== TRABALHO PROPOSTO ==
Devolva, sem nenhuma alteração, as linhas que vão do início dos dados até a linha que contém "फुर्सद पाइनेछ ।", incluindo as duas extremidades.

== Entradas do conjunto de dados ==

+ + + + +

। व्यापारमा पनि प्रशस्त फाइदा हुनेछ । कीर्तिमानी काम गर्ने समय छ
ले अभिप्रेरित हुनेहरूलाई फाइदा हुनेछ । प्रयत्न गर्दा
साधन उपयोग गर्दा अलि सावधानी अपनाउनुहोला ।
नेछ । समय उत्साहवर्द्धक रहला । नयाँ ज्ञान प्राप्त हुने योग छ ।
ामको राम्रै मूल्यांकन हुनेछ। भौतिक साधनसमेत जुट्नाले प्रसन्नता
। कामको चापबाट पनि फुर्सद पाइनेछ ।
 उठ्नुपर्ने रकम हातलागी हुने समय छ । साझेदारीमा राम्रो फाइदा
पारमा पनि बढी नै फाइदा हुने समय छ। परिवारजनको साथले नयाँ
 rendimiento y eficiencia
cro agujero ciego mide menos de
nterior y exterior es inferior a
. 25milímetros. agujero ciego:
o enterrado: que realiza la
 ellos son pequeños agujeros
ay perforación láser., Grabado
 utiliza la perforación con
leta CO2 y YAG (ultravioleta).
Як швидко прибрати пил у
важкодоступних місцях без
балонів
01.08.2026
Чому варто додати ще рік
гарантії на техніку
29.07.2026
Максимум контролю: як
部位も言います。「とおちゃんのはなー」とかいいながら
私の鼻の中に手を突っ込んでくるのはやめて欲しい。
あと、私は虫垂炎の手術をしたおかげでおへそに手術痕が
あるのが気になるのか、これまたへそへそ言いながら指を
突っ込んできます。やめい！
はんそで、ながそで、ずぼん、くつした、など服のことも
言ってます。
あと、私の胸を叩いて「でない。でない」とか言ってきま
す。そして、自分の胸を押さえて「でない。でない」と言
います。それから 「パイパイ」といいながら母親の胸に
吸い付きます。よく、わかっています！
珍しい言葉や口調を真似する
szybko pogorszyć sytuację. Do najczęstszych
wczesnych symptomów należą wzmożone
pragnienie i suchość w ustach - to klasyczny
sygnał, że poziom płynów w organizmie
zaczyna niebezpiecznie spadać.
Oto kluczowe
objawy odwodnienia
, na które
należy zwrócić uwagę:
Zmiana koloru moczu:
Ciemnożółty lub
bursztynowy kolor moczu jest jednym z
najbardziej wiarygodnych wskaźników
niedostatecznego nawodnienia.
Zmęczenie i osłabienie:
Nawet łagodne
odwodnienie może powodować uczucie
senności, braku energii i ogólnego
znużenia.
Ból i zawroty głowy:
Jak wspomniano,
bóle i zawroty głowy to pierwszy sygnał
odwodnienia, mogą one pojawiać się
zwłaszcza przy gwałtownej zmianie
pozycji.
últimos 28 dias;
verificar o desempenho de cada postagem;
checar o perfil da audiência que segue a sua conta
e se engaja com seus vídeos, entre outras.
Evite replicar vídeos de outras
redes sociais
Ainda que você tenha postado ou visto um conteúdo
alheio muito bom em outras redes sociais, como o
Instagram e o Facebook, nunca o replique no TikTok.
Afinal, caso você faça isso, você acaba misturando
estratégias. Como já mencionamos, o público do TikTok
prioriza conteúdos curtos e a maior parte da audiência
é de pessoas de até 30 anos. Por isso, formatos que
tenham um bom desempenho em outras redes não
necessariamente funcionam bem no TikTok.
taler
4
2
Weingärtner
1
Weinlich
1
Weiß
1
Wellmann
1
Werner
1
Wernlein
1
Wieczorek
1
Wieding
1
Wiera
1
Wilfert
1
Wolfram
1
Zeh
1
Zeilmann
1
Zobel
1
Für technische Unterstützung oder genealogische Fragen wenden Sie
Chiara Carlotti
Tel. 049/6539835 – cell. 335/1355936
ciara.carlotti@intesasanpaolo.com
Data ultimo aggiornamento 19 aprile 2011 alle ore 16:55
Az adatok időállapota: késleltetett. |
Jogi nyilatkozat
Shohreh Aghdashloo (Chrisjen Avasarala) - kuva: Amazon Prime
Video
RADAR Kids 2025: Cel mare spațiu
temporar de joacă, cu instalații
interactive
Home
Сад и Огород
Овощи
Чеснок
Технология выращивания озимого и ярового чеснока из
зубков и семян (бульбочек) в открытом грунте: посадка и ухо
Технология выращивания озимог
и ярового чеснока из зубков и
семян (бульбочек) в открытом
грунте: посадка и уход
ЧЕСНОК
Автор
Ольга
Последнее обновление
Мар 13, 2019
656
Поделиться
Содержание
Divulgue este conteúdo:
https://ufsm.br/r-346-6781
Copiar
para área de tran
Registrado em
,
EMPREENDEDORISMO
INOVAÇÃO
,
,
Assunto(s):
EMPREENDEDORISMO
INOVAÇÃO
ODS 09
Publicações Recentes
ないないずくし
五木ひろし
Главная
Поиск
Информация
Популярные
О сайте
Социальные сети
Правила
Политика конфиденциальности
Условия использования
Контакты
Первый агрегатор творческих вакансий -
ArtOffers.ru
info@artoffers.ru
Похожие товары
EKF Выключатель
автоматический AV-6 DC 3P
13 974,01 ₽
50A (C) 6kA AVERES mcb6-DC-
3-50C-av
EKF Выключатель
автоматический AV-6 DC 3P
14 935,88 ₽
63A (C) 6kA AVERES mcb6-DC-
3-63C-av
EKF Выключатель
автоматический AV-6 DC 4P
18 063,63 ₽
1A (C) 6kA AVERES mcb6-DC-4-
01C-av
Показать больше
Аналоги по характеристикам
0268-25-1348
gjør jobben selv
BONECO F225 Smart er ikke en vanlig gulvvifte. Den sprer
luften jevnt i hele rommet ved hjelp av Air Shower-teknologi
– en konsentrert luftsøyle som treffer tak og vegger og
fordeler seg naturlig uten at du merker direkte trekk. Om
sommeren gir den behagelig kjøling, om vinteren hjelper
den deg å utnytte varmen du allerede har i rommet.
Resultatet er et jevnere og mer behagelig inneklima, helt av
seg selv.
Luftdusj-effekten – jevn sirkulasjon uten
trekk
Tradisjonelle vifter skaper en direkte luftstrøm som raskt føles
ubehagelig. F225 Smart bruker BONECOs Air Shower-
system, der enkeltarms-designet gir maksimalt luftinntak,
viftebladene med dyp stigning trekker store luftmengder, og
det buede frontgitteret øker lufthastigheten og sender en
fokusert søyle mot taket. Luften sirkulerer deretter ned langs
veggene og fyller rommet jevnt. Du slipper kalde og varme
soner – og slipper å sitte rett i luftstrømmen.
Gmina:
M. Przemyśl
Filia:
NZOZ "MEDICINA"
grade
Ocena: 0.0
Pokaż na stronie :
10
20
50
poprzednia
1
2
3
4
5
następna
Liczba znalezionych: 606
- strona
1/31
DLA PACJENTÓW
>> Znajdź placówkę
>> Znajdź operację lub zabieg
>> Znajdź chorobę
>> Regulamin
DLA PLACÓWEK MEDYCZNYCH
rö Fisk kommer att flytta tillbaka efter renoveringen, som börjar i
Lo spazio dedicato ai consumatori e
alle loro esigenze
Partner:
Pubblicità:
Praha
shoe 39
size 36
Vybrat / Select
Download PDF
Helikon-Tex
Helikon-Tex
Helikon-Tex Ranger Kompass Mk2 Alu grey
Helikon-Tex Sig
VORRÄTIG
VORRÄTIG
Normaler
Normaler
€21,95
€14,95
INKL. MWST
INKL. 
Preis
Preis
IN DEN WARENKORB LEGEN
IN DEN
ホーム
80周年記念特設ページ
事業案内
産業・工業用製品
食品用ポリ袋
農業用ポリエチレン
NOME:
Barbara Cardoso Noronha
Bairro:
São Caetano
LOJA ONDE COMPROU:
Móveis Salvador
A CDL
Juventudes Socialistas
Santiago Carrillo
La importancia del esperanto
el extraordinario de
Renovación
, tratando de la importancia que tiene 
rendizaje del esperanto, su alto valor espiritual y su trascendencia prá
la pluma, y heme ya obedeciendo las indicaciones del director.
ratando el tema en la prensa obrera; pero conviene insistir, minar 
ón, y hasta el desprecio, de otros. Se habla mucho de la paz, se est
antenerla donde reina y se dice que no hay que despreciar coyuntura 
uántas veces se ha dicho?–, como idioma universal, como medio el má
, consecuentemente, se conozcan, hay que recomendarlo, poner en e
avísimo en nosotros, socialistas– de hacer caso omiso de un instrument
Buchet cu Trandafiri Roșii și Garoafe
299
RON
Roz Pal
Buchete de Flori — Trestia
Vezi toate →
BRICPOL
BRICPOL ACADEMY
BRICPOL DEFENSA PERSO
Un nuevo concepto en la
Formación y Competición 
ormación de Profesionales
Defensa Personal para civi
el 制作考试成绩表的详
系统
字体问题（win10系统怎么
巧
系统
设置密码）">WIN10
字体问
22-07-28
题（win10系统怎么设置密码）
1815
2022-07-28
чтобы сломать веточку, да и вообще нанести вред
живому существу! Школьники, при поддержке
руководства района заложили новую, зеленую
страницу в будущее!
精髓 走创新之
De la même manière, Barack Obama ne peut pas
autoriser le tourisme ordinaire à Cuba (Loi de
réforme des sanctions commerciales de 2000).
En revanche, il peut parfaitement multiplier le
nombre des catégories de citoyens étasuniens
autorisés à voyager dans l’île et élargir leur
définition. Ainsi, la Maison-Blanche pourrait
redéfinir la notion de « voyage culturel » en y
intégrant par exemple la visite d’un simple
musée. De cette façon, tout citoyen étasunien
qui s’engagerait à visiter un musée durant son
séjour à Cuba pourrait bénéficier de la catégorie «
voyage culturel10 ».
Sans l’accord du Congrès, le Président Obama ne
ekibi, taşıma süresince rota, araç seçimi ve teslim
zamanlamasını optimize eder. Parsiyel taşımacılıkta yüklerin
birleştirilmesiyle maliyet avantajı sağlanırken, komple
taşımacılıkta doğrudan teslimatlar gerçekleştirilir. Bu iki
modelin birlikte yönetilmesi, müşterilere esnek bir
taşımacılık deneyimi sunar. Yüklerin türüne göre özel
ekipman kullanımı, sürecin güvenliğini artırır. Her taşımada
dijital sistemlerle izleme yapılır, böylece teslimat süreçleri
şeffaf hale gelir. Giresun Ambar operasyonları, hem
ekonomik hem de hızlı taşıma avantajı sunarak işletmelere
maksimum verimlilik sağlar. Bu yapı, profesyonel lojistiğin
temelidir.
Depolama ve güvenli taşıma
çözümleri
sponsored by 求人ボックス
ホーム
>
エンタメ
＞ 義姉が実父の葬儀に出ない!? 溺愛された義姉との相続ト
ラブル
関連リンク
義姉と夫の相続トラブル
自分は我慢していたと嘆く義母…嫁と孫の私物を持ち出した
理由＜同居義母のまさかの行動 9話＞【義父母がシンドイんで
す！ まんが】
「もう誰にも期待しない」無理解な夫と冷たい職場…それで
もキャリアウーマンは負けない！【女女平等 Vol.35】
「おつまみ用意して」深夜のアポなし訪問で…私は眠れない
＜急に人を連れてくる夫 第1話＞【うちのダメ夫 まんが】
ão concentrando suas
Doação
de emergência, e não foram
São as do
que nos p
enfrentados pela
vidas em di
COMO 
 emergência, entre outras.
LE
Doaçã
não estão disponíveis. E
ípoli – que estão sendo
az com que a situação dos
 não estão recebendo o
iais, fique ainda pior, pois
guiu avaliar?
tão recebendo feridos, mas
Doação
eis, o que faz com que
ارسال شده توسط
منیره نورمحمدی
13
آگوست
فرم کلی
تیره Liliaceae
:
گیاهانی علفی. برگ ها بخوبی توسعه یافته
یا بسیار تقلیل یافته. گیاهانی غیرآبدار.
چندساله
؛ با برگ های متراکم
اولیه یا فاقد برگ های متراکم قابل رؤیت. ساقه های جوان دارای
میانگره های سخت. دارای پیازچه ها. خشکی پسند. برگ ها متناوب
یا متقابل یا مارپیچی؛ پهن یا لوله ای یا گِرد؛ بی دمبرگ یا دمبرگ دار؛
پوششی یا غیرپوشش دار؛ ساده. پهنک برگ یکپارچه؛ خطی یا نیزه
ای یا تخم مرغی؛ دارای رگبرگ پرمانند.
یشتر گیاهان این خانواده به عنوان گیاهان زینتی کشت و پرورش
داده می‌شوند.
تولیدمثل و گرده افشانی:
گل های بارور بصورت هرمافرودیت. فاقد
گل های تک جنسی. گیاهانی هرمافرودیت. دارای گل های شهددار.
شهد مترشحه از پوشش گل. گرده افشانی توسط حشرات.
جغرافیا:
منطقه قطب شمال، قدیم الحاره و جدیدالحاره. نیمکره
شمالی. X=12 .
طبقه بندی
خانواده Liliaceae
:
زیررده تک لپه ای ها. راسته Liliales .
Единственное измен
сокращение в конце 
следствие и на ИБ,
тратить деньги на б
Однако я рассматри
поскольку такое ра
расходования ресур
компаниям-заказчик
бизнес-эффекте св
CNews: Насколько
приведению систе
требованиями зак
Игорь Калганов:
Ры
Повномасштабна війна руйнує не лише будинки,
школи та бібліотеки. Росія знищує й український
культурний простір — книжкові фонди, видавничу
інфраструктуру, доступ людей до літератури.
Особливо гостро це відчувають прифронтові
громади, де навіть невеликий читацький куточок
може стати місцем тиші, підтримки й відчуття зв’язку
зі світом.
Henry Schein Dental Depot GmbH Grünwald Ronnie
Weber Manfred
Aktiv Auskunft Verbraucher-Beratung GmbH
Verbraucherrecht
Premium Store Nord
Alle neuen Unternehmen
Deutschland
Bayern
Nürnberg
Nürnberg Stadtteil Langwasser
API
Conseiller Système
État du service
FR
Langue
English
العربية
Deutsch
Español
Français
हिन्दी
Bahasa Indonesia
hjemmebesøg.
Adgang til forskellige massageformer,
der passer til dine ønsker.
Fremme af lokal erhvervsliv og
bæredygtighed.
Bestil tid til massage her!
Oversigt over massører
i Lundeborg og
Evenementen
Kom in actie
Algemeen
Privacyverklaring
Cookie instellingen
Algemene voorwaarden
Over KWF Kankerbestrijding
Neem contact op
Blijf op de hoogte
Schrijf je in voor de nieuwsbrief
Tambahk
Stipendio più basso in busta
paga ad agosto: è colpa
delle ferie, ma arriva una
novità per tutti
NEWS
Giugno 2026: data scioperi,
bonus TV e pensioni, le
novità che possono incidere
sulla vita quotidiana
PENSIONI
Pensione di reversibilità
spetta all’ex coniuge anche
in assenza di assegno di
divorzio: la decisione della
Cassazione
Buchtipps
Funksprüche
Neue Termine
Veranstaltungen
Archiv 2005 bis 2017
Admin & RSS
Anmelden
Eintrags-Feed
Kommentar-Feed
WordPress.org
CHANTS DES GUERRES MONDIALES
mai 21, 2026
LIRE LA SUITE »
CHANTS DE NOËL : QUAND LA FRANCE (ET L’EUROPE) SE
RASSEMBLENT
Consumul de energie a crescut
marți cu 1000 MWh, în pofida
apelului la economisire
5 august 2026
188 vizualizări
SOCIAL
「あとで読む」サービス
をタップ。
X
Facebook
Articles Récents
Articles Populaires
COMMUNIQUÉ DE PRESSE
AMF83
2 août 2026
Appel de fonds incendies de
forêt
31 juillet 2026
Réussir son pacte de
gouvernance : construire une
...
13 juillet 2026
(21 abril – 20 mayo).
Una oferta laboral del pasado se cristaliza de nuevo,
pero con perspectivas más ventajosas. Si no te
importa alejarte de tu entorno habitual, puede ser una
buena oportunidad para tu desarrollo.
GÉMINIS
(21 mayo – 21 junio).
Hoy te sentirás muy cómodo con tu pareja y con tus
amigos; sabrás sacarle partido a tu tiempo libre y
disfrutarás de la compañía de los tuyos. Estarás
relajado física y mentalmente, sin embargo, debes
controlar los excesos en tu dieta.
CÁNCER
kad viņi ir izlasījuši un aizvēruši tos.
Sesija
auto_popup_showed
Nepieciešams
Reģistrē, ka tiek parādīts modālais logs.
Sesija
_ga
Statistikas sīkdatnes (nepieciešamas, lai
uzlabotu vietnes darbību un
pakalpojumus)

+ + + + +

== RESPOSTA DA TAREFA ==
। व्यापारमा पनि प्रशस्त फाइदा हुनेछ । कीर्तिमानी काम गर्ने समय छ
ले अभिप्रेरित हुनेहरूलाई फाइदा हुनेछ । प्रयत्न गर्दा
साधन उपयोग गर्दा अलि सावधानी अपनाउनुहोला ।
नेछ । समय उत्साहवर्द्धक रहला । नयाँ ज्ञान प्राप्त हुने योग छ ।
ामको राम्रै मूल्यांकन हुनेछ। भौतिक साधनसमेत जुट्नाले प्रसन्नता
। कामको चापबाट पनि फुर्सद पाइनेछ ।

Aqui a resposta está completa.